The only surjective homomorphism from $S_n$ to $\{1,-1\}$ is $\text{sign}$

Question

I want to show that if there is a surjective homomorphism $\phi: S_n \rightarrow \{1,-1\}$ for $n\geqslant 2$, then that homomorphism is $\text{sign}$, where $$\text{sign}\ \sigma = (-1)^{\text{no. of transpositions composed to produce} \ \sigma}.$$

My idea is this: as $\phi$ is a surjective function, then there is a $\sigma \in S_n$ such that $\phi (\sigma) = -1$. Now suppose $\sigma$ can be represented as a product of transpositions $t_1, t_2, ..., t_k$, so have $\phi(t_1)\phi(t_2)...\phi(t_k)=-1$, so at least one of $\phi(t_i)$ is $-1$.
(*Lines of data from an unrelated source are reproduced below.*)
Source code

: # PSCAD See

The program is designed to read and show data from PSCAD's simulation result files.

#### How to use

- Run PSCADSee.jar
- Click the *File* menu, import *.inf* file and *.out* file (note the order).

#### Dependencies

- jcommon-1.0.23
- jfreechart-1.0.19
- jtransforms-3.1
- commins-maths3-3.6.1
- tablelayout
My aim is to show that every transposition maps to $-1$, and then the result follows as any permutation can be represented as a product of transpositions. But so far, I only have that there must be a single transposition that maps to $-1$, any hints on where to go from here?

Answer 1

Hint Any two transpositions are conjugate in $S_n$, that is, for any transpositions $t, t' \in S_n$, there is a permutation $g \in S_n$ such that $$t' = g t g^{-1} .$$ What happens if you apply a homomorphism $\phi : S_n \to \{\pm 1\}$ to both sides of this equation?

Additional hint Use that $\{\pm 1\}$ is abelian.

Answer 2

The kernel must be a normal subgroup of index $2$. The only normal subgroup of index $2$ is $A_n$. For $n\geq 5$ this follows from simplicity; for $n=4$, if $N$ were a normal subgroup of index $2$ in $S_4$, different from $A_4$, then $N\cap A_4$ would be a normal subgroup of index $2$ in $A_4$... but $A_4$ does not have subgroups of order $6$. For $n=2,3$, this follows by inspection.

So all of $A_n$ maps to $1$; and everything not in $A_n$ must map to $-1$. So the map is indistinguishable from the sign map, regardless of how it is defined.